Now, onto the results. I calculated performance for size 100 int and long long arrays, both statically and dynamically allocated, but with the exception of msvc, which did a dead code elimination on static arrays, the results were extremely comparable, so I will show only dynamic array performance. Time markings are ms for 1 million iterations, using time.h's low precision clock function.
clang 3.8 (Using the clang-cl frontend, optimization flags= /OX /arch:AVX /Oi /Ot)
int:
memset: 99
fill: 97
ZERO: 98
intrin_ZERO: 90
long long:
memset: 285
fill: 286
ZERO: 285
intrin_ZERO: 188
gcc 5.1.0 (optimization flags: -O3 -march=native -mtune=native -mavx):
int:
memset: 268
fill: 268
ZERO: 268
intrin_ZERO: 91
long long:
memset: 402
fill: 399
ZERO: 400
intrin_ZERO: 185
msvc 2015 (optimization flags: /OX /arch:AVX /Oi /Ot):
int
memset: 196
fill: 613
ZERO: 221
intrin_ZERO: 95
long long:
memset: 273
fill: 559
ZERO: 376
intrin_ZERO: 188
There is a lot interesting going on here: llvm killing gcc, MSVC's typical spotty optimizations (it does an impressive dead code elimination on static arrays and then has awful performance for fill). Although my implementation is significantly faster, this may only be because it recognizes that bit clearing has much less overhead than any other setting operation.
Clang's implementation merits more looking at, as it is significantly faster. Some additional testing shows that its memset is in fact specialized for zero--non zero memsets for 400 byte array are much slower (~220ms) and are comparable to gcc's. However, the nonzero memsetting with an 800 byte array makes no speed difference, which is probably why in that case, their memset has worse performance than my implementation--the specialization is only for small arrays, and the cuttoff is right around 800 bytes. Also note that gcc 'fill' and 'ZERO' are not optimizing to memset (looking at generated code), gcc is simply generating code with identical performance characteristics.
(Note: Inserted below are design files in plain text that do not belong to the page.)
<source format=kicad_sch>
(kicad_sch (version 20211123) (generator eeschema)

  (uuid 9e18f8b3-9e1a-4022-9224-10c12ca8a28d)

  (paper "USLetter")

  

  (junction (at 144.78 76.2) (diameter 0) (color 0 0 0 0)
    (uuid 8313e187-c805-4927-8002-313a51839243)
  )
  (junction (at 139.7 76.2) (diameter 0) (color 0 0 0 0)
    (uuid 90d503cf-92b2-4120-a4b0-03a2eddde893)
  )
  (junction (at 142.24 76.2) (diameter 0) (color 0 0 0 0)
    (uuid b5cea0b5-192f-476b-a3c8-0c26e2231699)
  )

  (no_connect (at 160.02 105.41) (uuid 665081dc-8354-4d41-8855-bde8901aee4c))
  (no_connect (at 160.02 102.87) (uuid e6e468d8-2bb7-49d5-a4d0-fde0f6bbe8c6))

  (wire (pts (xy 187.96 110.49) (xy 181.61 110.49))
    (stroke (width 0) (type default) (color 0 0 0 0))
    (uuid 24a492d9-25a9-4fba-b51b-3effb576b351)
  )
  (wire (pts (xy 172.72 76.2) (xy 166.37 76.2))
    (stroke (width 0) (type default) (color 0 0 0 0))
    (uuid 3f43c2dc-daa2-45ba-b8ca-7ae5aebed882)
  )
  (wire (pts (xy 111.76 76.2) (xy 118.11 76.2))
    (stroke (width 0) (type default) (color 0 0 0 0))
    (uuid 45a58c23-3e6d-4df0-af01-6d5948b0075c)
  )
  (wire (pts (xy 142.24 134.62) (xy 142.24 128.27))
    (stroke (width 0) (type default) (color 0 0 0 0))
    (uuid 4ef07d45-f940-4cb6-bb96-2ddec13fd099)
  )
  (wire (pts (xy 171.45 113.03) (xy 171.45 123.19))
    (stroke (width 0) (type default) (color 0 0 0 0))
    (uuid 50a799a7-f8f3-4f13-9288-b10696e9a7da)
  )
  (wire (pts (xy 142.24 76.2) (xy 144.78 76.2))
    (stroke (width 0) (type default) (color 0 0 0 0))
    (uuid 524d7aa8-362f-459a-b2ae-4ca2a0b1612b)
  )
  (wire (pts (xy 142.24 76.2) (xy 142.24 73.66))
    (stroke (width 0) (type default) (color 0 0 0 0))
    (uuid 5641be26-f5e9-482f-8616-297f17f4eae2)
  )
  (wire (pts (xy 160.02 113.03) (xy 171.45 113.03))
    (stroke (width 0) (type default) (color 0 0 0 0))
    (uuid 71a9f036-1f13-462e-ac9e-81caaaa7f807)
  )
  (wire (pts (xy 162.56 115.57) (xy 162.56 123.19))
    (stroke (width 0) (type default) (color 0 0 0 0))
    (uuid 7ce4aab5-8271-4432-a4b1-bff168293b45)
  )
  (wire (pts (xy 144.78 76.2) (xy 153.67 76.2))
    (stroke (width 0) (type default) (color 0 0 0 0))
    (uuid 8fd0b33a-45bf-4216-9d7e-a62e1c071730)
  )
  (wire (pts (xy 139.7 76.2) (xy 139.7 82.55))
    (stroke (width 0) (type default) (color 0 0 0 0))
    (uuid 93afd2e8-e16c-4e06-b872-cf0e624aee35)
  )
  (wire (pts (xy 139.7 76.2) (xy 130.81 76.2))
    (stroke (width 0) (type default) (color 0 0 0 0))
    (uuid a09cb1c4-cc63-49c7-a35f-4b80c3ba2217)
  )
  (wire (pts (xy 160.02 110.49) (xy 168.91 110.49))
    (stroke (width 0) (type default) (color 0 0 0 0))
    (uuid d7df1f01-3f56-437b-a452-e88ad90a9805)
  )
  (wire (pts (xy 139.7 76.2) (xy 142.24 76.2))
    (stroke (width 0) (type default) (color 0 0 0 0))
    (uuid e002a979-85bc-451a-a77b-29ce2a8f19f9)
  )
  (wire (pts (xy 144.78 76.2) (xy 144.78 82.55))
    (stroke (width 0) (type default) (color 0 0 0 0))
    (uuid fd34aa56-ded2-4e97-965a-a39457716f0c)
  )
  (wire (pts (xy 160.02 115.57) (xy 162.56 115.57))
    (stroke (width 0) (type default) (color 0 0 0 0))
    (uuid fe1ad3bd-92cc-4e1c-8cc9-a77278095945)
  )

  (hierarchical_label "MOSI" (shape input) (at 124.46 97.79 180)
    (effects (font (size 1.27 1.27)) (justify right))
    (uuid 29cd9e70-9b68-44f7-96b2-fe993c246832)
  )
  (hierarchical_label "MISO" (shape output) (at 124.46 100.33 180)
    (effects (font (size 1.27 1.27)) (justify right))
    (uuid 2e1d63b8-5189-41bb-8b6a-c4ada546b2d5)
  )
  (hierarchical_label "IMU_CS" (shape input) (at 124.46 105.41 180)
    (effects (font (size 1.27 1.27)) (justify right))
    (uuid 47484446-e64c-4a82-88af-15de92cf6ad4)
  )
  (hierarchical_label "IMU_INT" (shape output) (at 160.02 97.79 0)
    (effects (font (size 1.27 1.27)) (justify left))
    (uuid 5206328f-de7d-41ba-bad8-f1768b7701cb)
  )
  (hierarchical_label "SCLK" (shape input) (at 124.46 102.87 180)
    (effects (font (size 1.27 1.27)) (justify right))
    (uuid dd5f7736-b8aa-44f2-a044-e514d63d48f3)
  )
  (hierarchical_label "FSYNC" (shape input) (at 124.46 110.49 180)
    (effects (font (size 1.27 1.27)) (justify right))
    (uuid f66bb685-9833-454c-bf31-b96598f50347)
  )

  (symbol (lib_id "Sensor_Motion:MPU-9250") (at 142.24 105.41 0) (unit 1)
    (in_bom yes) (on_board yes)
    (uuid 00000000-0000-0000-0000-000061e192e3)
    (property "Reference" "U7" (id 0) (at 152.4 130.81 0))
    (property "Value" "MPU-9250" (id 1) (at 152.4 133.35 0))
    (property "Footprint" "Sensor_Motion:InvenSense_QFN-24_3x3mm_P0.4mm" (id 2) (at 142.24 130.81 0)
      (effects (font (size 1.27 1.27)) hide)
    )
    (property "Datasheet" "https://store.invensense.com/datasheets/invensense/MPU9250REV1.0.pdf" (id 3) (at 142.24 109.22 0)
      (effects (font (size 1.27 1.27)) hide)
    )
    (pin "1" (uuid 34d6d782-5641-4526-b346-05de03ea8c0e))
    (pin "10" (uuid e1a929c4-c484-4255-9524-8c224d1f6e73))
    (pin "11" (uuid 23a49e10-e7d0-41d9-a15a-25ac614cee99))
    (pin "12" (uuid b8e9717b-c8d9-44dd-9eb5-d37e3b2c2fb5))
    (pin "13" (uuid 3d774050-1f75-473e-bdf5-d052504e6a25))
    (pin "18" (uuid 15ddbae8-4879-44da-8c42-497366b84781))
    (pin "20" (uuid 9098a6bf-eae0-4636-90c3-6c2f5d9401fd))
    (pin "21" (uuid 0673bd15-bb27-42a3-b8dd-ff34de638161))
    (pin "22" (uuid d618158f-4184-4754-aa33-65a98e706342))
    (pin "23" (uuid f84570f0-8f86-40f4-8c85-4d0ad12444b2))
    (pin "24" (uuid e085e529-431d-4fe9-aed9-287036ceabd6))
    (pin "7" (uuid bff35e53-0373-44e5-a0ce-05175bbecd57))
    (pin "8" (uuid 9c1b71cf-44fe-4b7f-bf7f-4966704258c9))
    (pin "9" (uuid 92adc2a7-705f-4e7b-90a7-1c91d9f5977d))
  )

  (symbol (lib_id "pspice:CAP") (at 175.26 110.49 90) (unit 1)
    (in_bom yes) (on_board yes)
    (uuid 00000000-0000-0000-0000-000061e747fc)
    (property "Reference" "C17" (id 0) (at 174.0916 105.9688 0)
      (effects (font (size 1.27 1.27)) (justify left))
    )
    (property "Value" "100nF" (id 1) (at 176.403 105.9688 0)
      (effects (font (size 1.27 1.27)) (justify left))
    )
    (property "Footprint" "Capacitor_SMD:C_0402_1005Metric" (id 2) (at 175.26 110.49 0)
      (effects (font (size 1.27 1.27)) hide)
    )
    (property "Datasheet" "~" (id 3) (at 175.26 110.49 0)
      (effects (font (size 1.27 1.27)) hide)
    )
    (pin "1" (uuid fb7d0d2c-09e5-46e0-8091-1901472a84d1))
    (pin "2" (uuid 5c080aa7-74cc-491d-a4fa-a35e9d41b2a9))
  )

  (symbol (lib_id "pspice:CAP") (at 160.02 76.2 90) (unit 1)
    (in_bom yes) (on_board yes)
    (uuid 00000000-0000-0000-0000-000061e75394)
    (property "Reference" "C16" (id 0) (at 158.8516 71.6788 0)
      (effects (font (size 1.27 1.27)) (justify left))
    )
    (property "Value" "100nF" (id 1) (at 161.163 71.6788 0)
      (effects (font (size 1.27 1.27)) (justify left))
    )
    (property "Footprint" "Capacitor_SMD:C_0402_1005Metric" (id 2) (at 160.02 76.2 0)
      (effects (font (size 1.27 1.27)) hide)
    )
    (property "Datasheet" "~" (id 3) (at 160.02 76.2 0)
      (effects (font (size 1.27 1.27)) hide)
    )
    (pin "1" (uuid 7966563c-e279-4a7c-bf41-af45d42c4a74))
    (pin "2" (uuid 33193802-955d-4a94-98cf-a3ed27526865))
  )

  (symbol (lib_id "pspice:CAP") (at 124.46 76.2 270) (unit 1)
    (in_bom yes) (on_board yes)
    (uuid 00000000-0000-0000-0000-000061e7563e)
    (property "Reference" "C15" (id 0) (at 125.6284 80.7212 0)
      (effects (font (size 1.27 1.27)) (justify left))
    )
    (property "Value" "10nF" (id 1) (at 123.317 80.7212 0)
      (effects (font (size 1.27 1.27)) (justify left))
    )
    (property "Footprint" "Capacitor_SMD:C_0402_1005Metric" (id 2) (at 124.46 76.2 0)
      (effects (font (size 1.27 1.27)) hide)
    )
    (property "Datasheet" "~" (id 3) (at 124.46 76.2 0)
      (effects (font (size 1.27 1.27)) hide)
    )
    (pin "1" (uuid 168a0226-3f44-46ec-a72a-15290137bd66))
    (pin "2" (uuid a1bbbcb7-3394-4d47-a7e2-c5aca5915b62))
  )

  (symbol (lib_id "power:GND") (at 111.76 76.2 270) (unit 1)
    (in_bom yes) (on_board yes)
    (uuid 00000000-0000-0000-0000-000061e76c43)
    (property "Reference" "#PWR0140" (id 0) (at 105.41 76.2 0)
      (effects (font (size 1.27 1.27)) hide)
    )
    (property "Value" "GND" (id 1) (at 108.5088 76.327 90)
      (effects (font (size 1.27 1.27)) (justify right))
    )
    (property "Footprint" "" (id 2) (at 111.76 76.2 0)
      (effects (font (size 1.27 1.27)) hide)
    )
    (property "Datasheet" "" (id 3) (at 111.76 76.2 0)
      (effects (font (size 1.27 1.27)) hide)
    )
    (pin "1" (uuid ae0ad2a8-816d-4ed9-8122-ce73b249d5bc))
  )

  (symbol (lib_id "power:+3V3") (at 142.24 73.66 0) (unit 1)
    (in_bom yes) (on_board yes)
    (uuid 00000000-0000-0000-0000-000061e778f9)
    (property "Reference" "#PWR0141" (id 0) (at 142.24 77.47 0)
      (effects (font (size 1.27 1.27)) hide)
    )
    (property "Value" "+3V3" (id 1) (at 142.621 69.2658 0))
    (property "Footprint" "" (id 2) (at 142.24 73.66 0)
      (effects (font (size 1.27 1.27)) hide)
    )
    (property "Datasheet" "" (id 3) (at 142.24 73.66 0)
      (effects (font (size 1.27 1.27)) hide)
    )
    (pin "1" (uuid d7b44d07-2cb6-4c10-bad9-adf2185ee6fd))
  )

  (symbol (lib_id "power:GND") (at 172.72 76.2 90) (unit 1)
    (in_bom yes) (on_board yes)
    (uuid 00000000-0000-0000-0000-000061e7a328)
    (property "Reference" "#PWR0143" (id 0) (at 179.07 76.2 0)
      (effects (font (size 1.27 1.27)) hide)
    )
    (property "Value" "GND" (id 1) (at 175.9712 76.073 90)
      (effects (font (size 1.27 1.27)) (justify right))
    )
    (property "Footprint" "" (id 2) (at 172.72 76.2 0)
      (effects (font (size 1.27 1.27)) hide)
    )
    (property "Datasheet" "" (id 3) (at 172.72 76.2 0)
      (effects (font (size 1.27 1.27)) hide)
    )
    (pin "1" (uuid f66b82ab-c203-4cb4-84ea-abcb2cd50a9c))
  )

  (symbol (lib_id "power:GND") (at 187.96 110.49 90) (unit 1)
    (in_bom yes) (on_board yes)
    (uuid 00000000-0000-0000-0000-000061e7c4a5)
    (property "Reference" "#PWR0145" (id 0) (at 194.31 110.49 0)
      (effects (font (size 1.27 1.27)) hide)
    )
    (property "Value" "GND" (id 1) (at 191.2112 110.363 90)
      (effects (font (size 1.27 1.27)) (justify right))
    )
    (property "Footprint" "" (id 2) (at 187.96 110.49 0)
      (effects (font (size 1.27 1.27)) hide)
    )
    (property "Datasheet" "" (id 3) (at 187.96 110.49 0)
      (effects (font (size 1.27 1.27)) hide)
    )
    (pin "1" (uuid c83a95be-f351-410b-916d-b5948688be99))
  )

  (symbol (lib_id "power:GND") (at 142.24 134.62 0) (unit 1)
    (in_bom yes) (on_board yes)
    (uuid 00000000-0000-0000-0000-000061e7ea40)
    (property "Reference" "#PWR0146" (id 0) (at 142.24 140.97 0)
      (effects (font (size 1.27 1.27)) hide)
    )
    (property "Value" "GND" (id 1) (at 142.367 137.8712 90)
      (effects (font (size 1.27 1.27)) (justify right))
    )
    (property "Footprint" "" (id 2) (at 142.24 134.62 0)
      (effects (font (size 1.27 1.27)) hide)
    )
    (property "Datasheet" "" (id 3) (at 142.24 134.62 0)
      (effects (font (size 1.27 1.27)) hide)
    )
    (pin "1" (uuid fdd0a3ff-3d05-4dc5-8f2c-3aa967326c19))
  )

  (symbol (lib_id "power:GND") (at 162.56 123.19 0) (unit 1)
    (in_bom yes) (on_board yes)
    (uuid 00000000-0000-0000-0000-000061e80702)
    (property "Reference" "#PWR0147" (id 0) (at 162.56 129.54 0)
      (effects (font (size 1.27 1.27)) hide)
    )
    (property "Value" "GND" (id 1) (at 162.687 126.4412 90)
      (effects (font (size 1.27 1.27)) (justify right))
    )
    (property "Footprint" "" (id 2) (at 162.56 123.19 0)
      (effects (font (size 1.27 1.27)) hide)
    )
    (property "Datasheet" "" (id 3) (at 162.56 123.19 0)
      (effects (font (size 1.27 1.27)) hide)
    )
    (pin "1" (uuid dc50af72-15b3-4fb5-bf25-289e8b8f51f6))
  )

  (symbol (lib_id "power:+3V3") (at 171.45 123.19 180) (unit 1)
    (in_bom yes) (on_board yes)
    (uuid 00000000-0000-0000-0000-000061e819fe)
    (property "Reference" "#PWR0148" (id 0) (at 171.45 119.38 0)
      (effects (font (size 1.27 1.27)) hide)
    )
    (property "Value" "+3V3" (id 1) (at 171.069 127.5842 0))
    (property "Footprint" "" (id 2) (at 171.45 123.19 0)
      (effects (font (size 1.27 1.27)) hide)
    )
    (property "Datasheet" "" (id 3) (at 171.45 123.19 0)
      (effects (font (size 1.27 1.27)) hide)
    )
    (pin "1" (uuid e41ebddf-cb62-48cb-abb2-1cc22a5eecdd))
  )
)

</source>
Conclusion: memset is not really optimized for this task as well as people would pretend it is (otherwise gcc and msvc and llvm's memset would have the same performance). If performance matters then memset should not be a final solution, especially for these awkward medium sized arrays, because it is not specialized for bit clearing, and it is not hand optimized any better than the compiler can do on its own.